Built of red sandstone ashlar, the large church consists of a nave and chancel, both with N and S aisles, a W tower with spire, a porch and two vestries off the N side of the chancel. Restorations were carried out to the scheme of G.G. Scott in 1858-59. Only the E respond and the adjacent pier of the N nave arcade now bear Romanesque sculpture; this work was restored with the rest of the church in 1858-9.

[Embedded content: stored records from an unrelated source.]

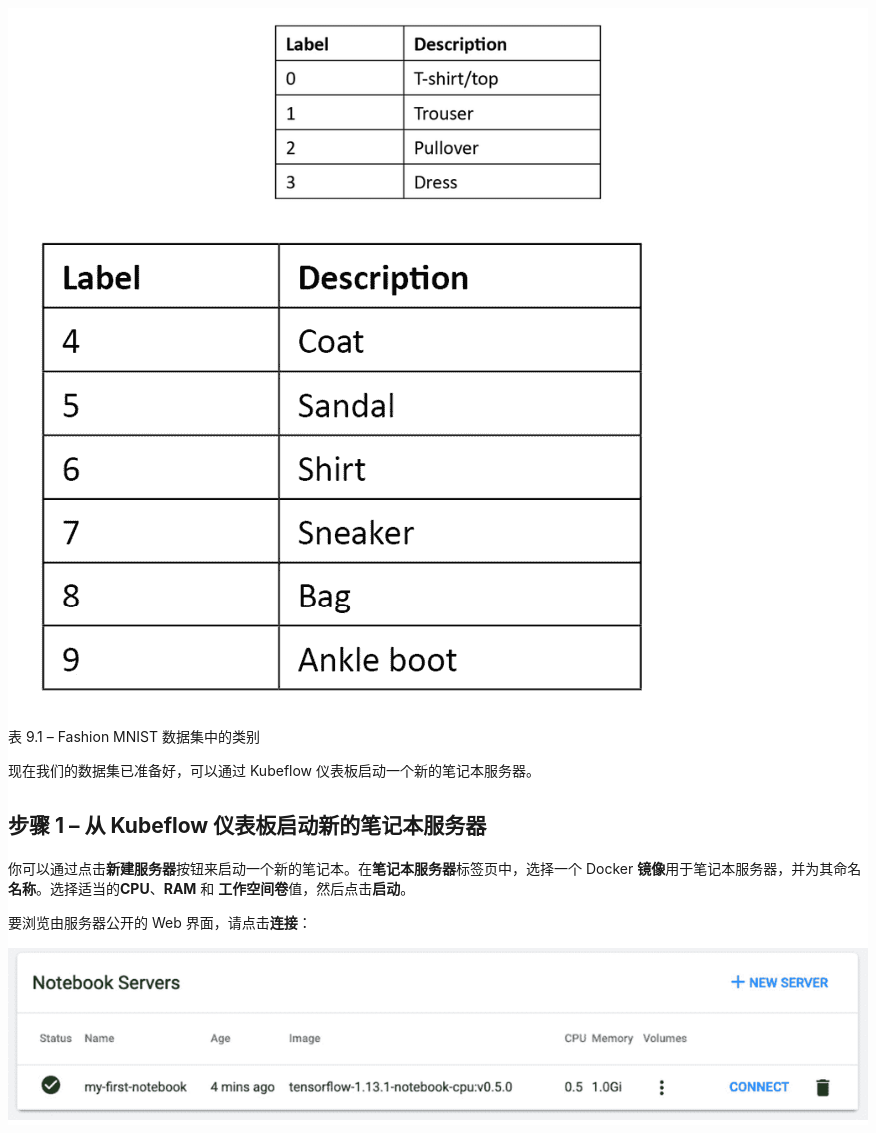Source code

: ![表 9.1 – Fashion MNIST 数据集中的类别](img/B18115_Table_9.1a.jpg)![表 9.1 – Fashion MNIST 数据集中的类别](img/B18115_Table_9.1b.jpg)

表 9.1 – Fashion MNIST 数据集中的类别

现在我们的数据集已准备好，可以通过 Kubeflow 仪表板启动一个新的笔记本服务器。

## 步骤 1 – 从 Kubeflow 仪表板启动新的笔记本服务器

你可以通过点击**新建服务器**按钮来启动一个新的笔记本。在**笔记本服务器**标签页中，选择一个 Docker **镜像**用于笔记本服务器，并为其命名**名称**。选择适当的**CPU**、**RAM** 和 **工作空间卷**值，然后点击**启动**。

要浏览由服务器公开的 Web 界面，请点击**连接**：

![图 9.18 – 启动新的笔记本服务器](img/Figure_9.18_B18115.jpg)
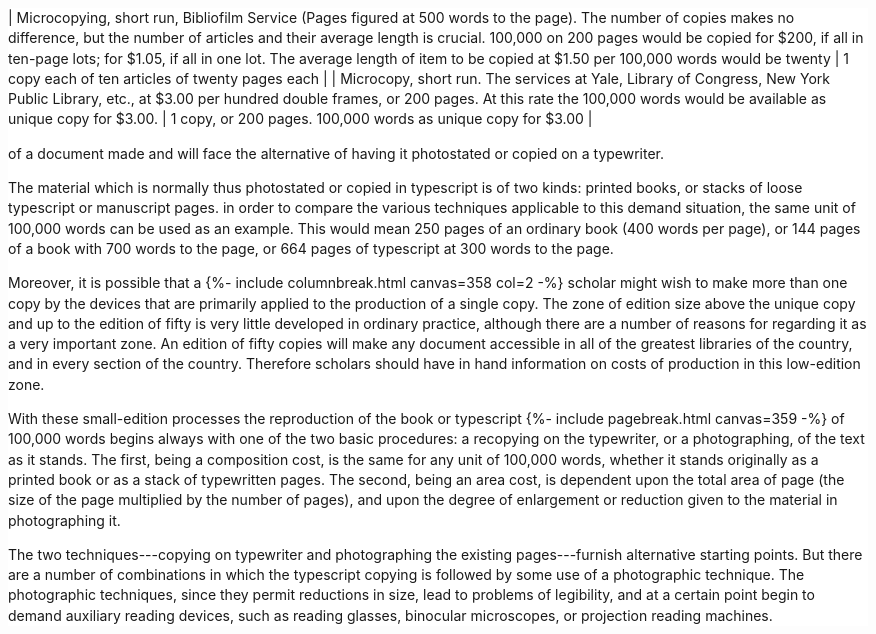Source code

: | Microcopying, short run, Bibliofilm Service (Pages figured at 500 words to the page). The number of copies makes no difference, but the number of articles and their average length is crucial. 100,000 on 200 pages would be copied for $200, if all in ten-page lots; for $1.05, if all in one lot. The average length of item to be copied at $1.50 per 100,000 words would be twenty | 1 copy each of ten articles of twenty pages each |
| Microcopy, short run. The services at Yale, Library of Congress, New York Public Library, etc., at $3.00 per hundred double frames, or 200 pages. At this rate the 100,000 words would be available as unique copy for $3.00. | 1 copy, or 200 pages. 100,000 words as unique copy for $3.00 |

of a document made and will face the alternative of having it photostated or copied 
on a typewriter. 

The material which is normally thus 
photostated or copied in typescript is of 
two kinds: printed books, or stacks of 
loose typescript or manuscript pages. in 
order to compare the various techniques applicable to this demand situation, the same 
unit of 100,000 words can be used as an example. This would mean 250 pages of an ordinary book (400 words per page), or 144 
pages of a book with 700 words to the page, 
or 664 pages of typescript at 300 words to 
the page. 

Moreover, it is possible that a&nbsp;{%- include columnbreak.html canvas=358 col=2 -%}&nbsp;scholar might wish to make more than one 
copy by the devices that are primarily applied to the production of a single copy.
The zone of edition size above the unique 
copy and up to the edition of fifty is very 
little developed in ordinary practice, although there are a number of reasons for 
regarding it as a very important zone. An 
edition of fifty copies will make any document accessible in all of the greatest libraries of the country, and in every section of the country. Therefore scholars 
should have in hand information on costs of 
production in this low-edition zone. 

With these small-edition processes 
the reproduction of the book or typescript&nbsp;{%- include pagebreak.html canvas=359 -%}&nbsp;of 100,000 words begins always with one of 
the two basic procedures: a recopying on 
the typewriter, or a photographing, of the 
text as it stands. The first, being a composition cost, is the same for any unit of 
100,000 words, whether it stands originally as a printed book or as a stack of typewritten pages. The second, being an area 
cost, is dependent upon the total area of 
page (the size of the page multiplied by 
the number of pages), and upon the degree 
of enlargement or reduction given to the 
material in photographing it. 

The two techniques---copying on typewriter and photographing the existing pages---furnish alternative starting points. But 
there are a number of combinations in which 
the typescript copying is followed by some 
use of a photographic technique. The photographic techniques, since they permit reductions in size, lead to problems of legibility, and at a certain point begin to demand auxiliary reading devices, such as 
reading glasses, binocular microscopes, or 
projection reading machines. 
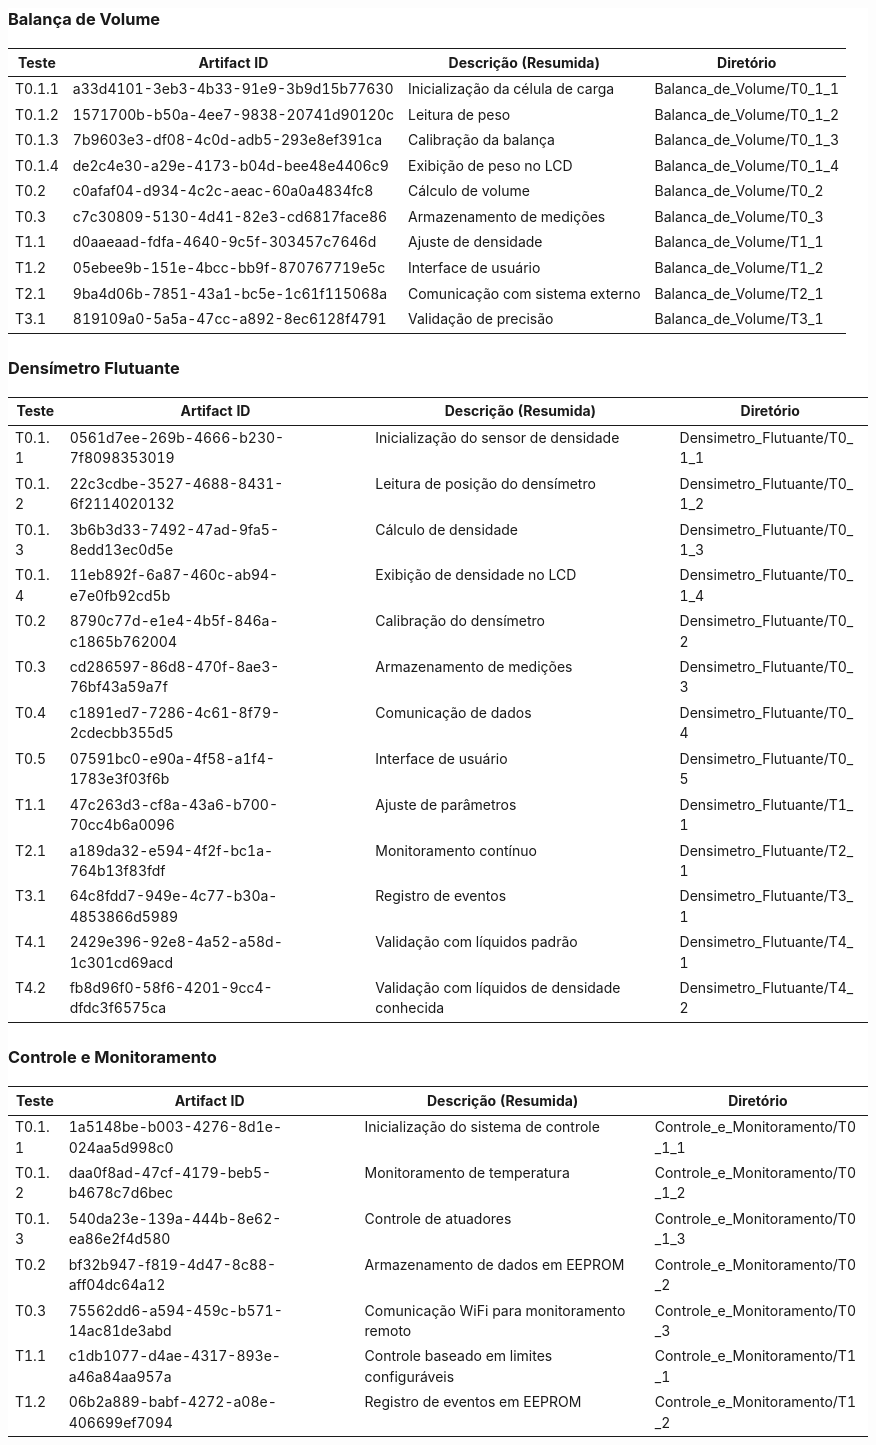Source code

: ### Balança de Volume
| Teste   | Artifact ID                          | Descrição (Resumida)                              | Diretório                              |
|---------|--------------------------------------|--------------------------------------------------|----------------------------------------|
| T0.1.1  | a33d4101-3eb3-4b33-91e9-3b9d15b77630 | Inicialização da célula de carga                 | Balanca_de_Volume/T0_1_1               |
| T0.1.2  | 1571700b-b50a-4ee7-9838-20741d90120c | Leitura de peso                                  | Balanca_de_Volume/T0_1_2               |
| T0.1.3  | 7b9603e3-df08-4c0d-adb5-293e8ef391ca | Calibração da balança                            | Balanca_de_Volume/T0_1_3               |
| T0.1.4  | de2c4e30-a29e-4173-b04d-bee48e4406c9 | Exibição de peso no LCD                          | Balanca_de_Volume/T0_1_4               |
| T0.2    | c0afaf04-d934-4c2c-aeac-60a0a4834fc8 | Cálculo de volume                                | Balanca_de_Volume/T0_2                 |
| T0.3    | c7c30809-5130-4d41-82e3-cd6817face86 | Armazenamento de medições                        | Balanca_de_Volume/T0_3                 |
| T1.1    | d0aaeaad-fdfa-4640-9c5f-303457c7646d | Ajuste de densidade                              | Balanca_de_Volume/T1_1                 |
| T1.2    | 05ebee9b-151e-4bcc-bb9f-870767719e5c | Interface de usuário                             | Balanca_de_Volume/T1_2                 |
| T2.1    | 9ba4d06b-7851-43a1-bc5e-1c61f115068a | Comunicação com sistema externo                  | Balanca_de_Volume/T2_1                 |
| T3.1    | 819109a0-5a5a-47cc-a892-8ec6128f4791 | Validação de precisão                            | Balanca_de_Volume/T3_1                 |

### Densímetro Flutuante
| Teste   | Artifact ID                          | Descrição (Resumida)                              | Diretório                              |
|---------|--------------------------------------|--------------------------------------------------|----------------------------------------|
| T0.1.1  | 0561d7ee-269b-4666-b230-7f8098353019 | Inicialização do sensor de densidade             | Densimetro_Flutuante/T0_1_1            |
| T0.1.2  | 22c3cdbe-3527-4688-8431-6f2114020132 | Leitura de posição do densímetro                 | Densimetro_Flutuante/T0_1_2            |
| T0.1.3  | 3b6b3d33-7492-47ad-9fa5-8edd13ec0d5e | Cálculo de densidade                             | Densimetro_Flutuante/T0_1_3            |
| T0.1.4  | 11eb892f-6a87-460c-ab94-e7e0fb92cd5b | Exibição de densidade no LCD                     | Densimetro_Flutuante/T0_1_4            |
| T0.2    | 8790c77d-e1e4-4b5f-846a-c1865b762004 | Calibração do densímetro                         | Densimetro_Flutuante/T0_2              |
| T0.3    | cd286597-86d8-470f-8ae3-76bf43a59a7f | Armazenamento de medições                        | Densimetro_Flutuante/T0_3              |
| T0.4    | c1891ed7-7286-4c61-8f79-2cdecbb355d5 | Comunicação de dados                              | Densimetro_Flutuante/T0_4              |
| T0.5    | 07591bc0-e90a-4f58-a1f4-1783e3f03f6b | Interface de usuário                             | Densimetro_Flutuante/T0_5              |
| T1.1    | 47c263d3-cf8a-43a6-b700-70cc4b6a0096 | Ajuste de parâmetros                             | Densimetro_Flutuante/T1_1              |
| T2.1    | a189da32-e594-4f2f-bc1a-764b13f83fdf | Monitoramento contínuo                           | Densimetro_Flutuante/T2_1              |
| T3.1    | 64c8fdd7-949e-4c77-b30a-4853866d5989 | Registro de eventos                              | Densimetro_Flutuante/T3_1              |
| T4.1    | 2429e396-92e8-4a52-a58d-1c301cd69acd | Validação com líquidos padrão                    | Densimetro_Flutuante/T4_1              |
| T4.2    | fb8d96f0-58f6-4201-9cc4-dfdc3f6575ca | Validação com líquidos de densidade conhecida    | Densimetro_Flutuante/T4_2              |

### Controle e Monitoramento
| Teste   | Artifact ID                          | Descrição (Resumida)                              | Diretório                              |
|---------|--------------------------------------|--------------------------------------------------|----------------------------------------|
| T0.1.1  | 1a5148be-b003-4276-8d1e-024aa5d998c0 | Inicialização do sistema de controle             | Controle_e_Monitoramento/T0_1_1        |
| T0.1.2  | daa0f8ad-47cf-4179-beb5-b4678c7d6bec | Monitoramento de temperatura                     | Controle_e_Monitoramento/T0_1_2        |
| T0.1.3  | 540da23e-139a-444b-8e62-ea86e2f4d580 | Controle de atuadores                            | Controle_e_Monitoramento/T0_1_3        |
| T0.2    | bf32b947-f819-4d47-8c88-aff04dc64a12 | Armazenamento de dados em EEPROM                 | Controle_e_Monitoramento/T0_2          |
| T0.3    | 75562dd6-a594-459c-b571-14ac81de3abd | Comunicação WiFi para monitoramento remoto       | Controle_e_Monitoramento/T0_3          |
| T1.1    | c1db1077-d4ae-4317-893e-a46a84aa957a | Controle baseado em limites configuráveis        | Controle_e_Monitoramento/T1_1          |
| T1.2    | 06b2a889-babf-4272-a08e-406699ef7094 | Registro de eventos em EEPROM                    | Controle_e_Monitoramento/T1_2          |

In 1086 Bromsgrove was a royal manor, and the mention of a reeve and beadle suggests that it was then of some importance; a priest is also recorded at that time. There was apparently a borough at Bromsgrove in the 12th and 13thc. but its history is unclear. In 1232, Henry III granted the church to the prior and monks of Worcester.


Interior Features



According to Cotton 1881, 12-13, the capitals and corbels of the N nave arcade were 'carefully restored' during the work of 1858-9. He notes the care taken to ensure that the new work was carried out according to the evidence that was found; all the new carving in the church was done by Irving of Leicester.

The Victoria History of the Counties of England. Worcestershire, vol.III, London 1913, 19-33, 28-31.
W.A. Cotton, Bromsgrove Church: Its History and Antiquities, London 1881.
N. Pevsner, The Buildings of England. Worcestershire, Harmondsworth 1968, 108-109.